Mendes, drawing on the stories of his grandfather, Alfred Mendes, who actually fought on the Western Front, chooses not to delve into his characters' psychology in a conventional way. Schofield (a magnificent George MacKay, whose face transforms from a mask of stoic resignation to an icon of desperate determination) and Blake (Dean-Charles Chapman) are not defined by long dialogues or flashbacks. They are defined by their actions, their instinctive reactions. They are, in a sense, everymen, vessels through which the viewer lives the experience. Their brief conversations—about a medal traded for food, about cherry blossoms, about a funny story—are small, precious islands of humanity in an ocean of dehumanization. The encounters with other characters, often cameos by famous actors (Colin Firth, Benedict Cumberbatch, Mark Strong), function like NPCs (non-player characters) in a video game: they provide information, represent an obstacle, or offer a brief moment of respite before the main "quest" resumes its unstoppable course.
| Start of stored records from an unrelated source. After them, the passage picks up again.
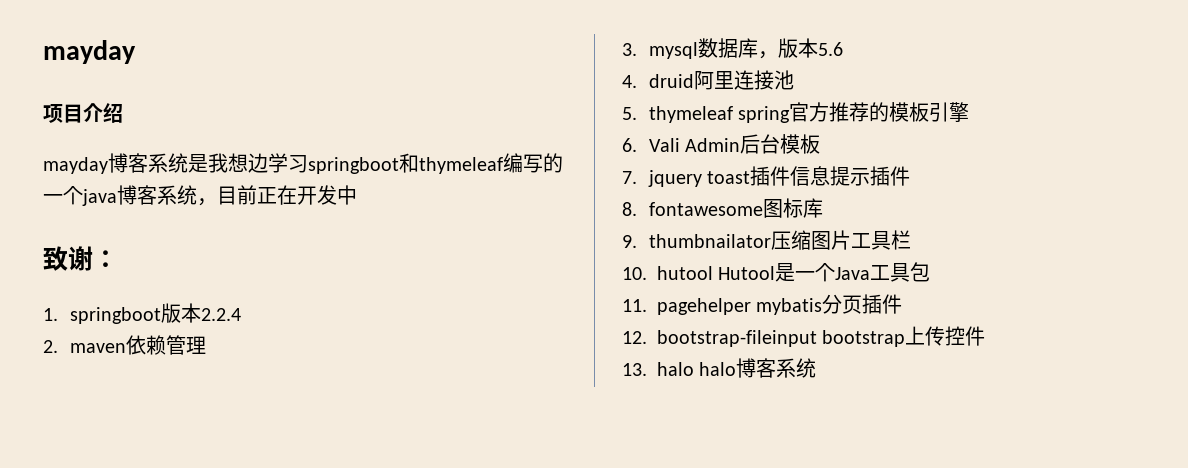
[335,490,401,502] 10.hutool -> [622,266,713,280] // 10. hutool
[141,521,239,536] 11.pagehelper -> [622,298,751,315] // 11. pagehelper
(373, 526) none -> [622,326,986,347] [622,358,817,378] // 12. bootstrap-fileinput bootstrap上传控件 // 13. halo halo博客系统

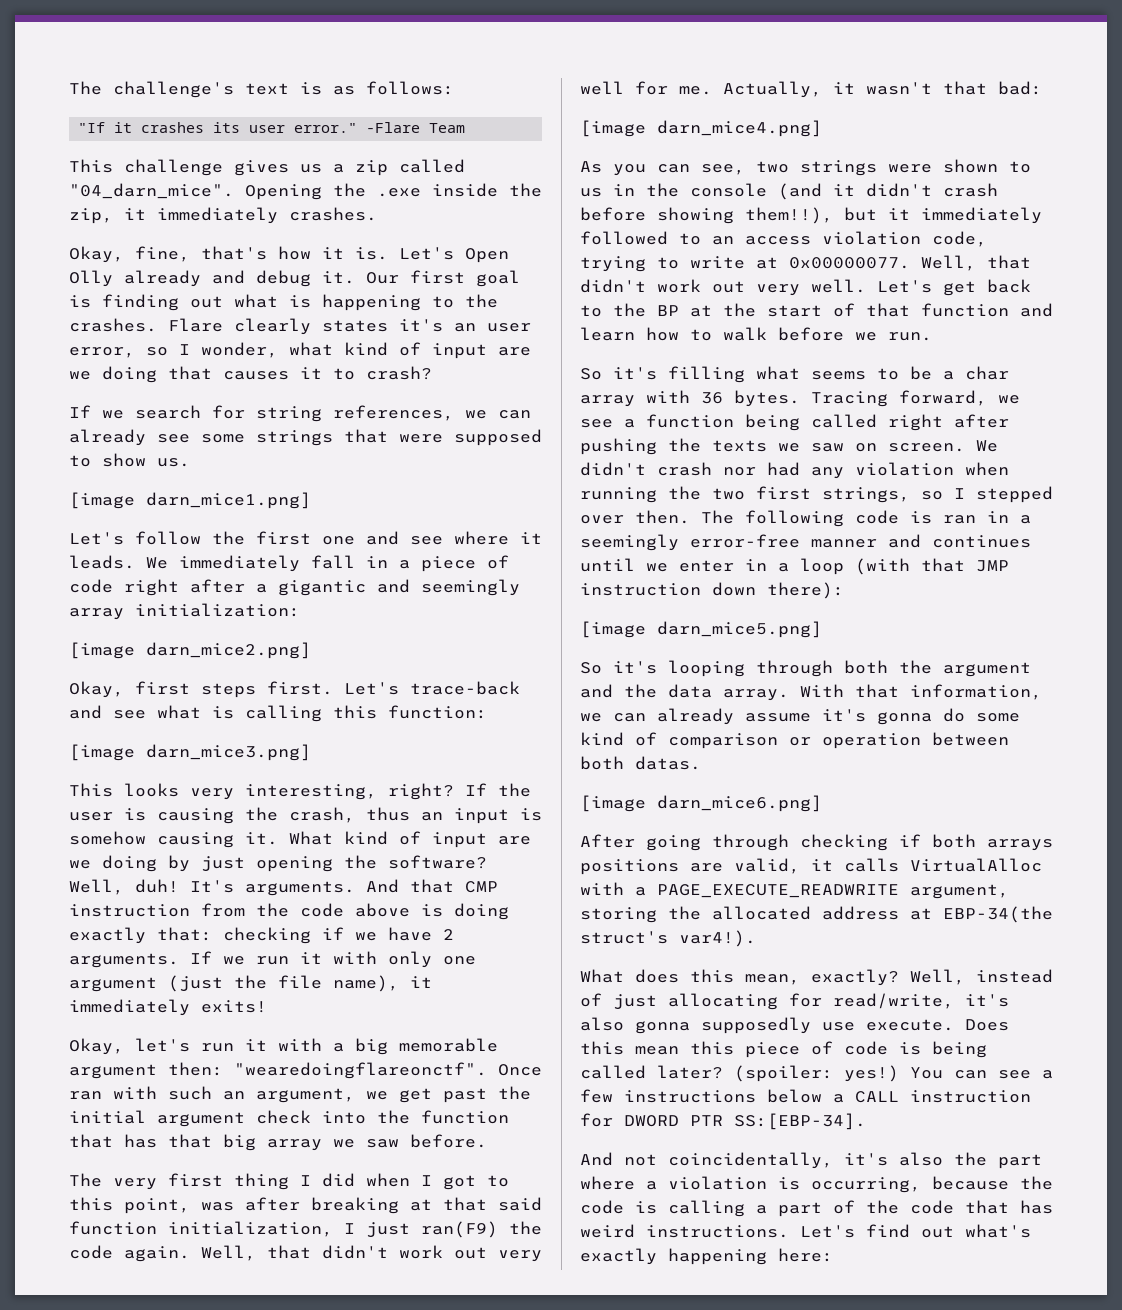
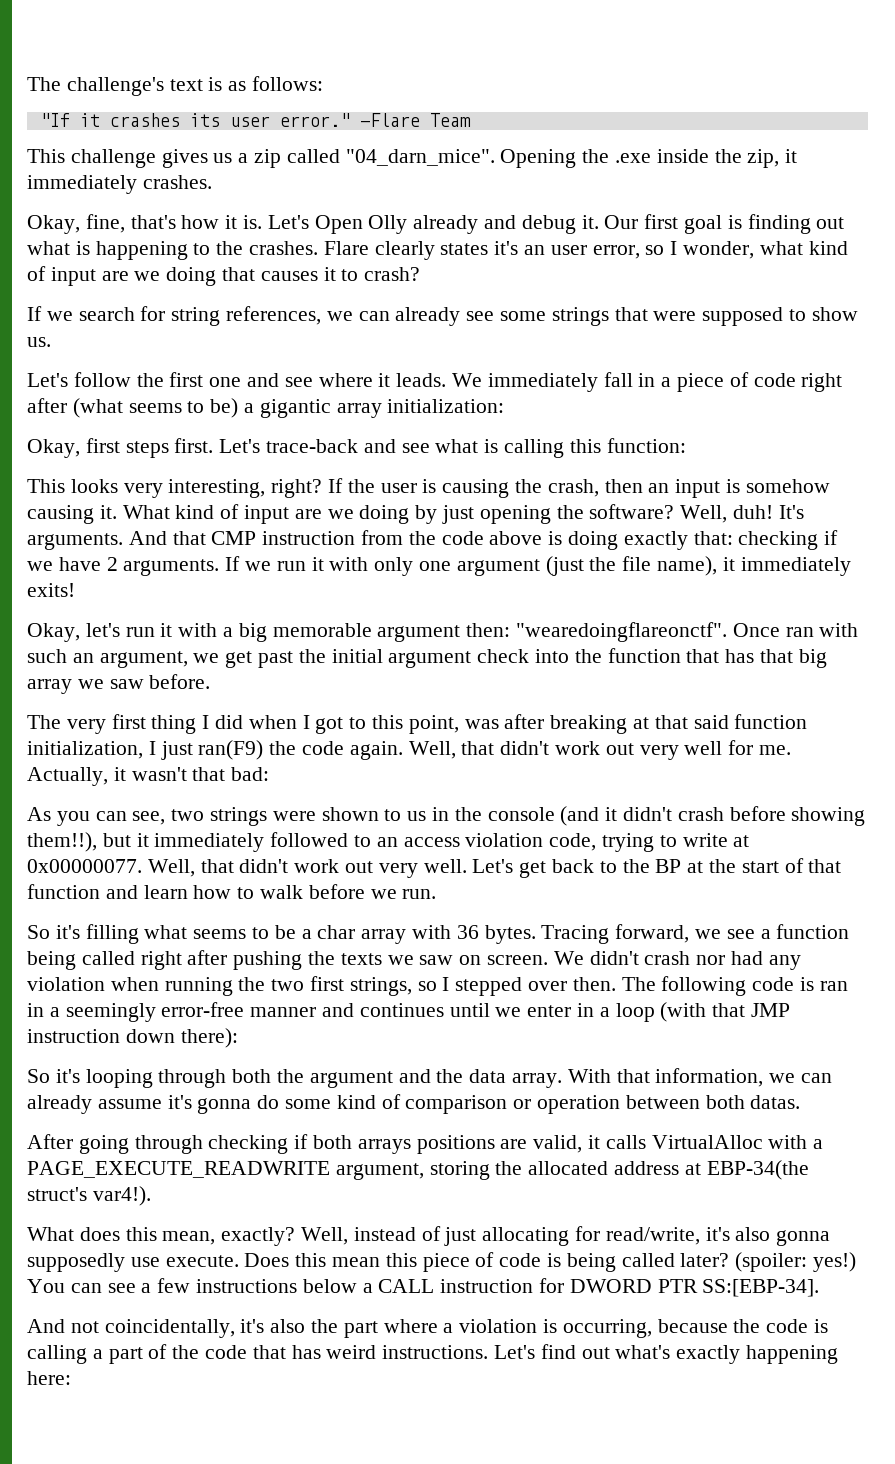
[69,492,311,509] // [image darn_mice1.png] -> (51, 342) none
[256,579,520,596] a gigantic and seemingly -> [72,398,331,418] (what seems to be) a gigantic
[69,642,311,659] // [image darn_mice2.png] -> (505, 406) none
[69,744,311,761] // [image darn_mice3.png] -> (686, 445) none
[366,807,410,821] thus -> [604,479,643,493] then
[580,120,822,137] // [image darn_mice4.png] -> (270, 774) none
[580,621,822,638] // [image darn_mice5.png] -> (238, 1038) none
[580,795,822,812] // [image darn_mice6.png] -> (801, 1102) none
Mendes's work fits into a lineage of war cinema that, from Saving Private Ryan onward, has prioritized the immersive experience over strategic or political narrative. But where Spielberg used the handheld camera and frenetic editing to simulate the chaos of battle, Mendes uses the almost unnatural fluidity of the Steadicam to create a different experience: not the chaos of combat, but the uninterrupted anguish of transit, of perpetual movement through danger. The most emblematic scene, Schofield's final run along the front line, with soldiers charging out of the trench and earth raining down from explosions, is the film's perfect synthesis: a lone man running horizontally, against the current of the vertical charge of death, in a desperate attempt to make a message of life prevail over the cacophony of destruction.
"1917" is not a film about heroism, but about perseverance. It is not a film about victory, but about survival. Its technical virtuosity is never an end in itself, but the necessary instrument to communicate a fundamental idea: war is not an event to be observed, but a condition to be traversed. The end of Schofield's journey brings no catharsis, no resolution to the conflict. It brings only the fulfillment of a single, minuscule task, the saving of a battalion. Then, exhaustion. He sits at the foot of a tree, in a pose that echoes the beginning of the film, closing a circle of fatigue and pain. The war goes on; the machine has not stopped. But for one brief, fragile moment, a man stood against the tide and, against all odds, was not overwhelmed. And the camera, at last, comes to rest with him.